• _WORK TO BE COMPLETED_
Give as a JSON list of strings, one per line, the lines of the source text starting at the line that contains "With ICU, it" and ending at the line that contains "locale than there", omitting blank lines.

• _PROVIDED DATA_
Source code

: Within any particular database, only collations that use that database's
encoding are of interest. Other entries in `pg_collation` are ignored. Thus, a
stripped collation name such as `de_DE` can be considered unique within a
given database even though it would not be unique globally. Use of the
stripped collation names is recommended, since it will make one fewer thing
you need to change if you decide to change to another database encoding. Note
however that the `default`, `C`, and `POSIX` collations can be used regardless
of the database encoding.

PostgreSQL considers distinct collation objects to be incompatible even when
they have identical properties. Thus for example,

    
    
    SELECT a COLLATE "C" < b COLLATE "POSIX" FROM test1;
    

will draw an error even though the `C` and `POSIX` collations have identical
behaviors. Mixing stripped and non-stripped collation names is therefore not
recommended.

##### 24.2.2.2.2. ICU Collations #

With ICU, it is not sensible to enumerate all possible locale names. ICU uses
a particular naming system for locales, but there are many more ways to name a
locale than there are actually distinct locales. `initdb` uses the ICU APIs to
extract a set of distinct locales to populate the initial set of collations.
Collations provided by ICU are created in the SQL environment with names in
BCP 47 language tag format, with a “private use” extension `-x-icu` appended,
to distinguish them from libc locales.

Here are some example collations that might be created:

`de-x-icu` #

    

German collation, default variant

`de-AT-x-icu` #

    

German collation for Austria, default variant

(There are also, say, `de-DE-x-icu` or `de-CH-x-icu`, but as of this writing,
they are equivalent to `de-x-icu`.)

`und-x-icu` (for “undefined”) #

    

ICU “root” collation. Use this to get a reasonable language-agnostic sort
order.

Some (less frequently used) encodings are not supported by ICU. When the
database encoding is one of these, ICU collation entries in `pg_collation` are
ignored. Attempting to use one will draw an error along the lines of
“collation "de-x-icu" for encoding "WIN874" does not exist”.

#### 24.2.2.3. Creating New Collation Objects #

• _REPLY_
[
  "With ICU, it is not sensible to enumerate all possible locale names. ICU uses",
  "a particular naming system for locales, but there are many more ways to name a",
  "locale than there are actually distinct locales. `initdb` uses the ICU APIs to"
]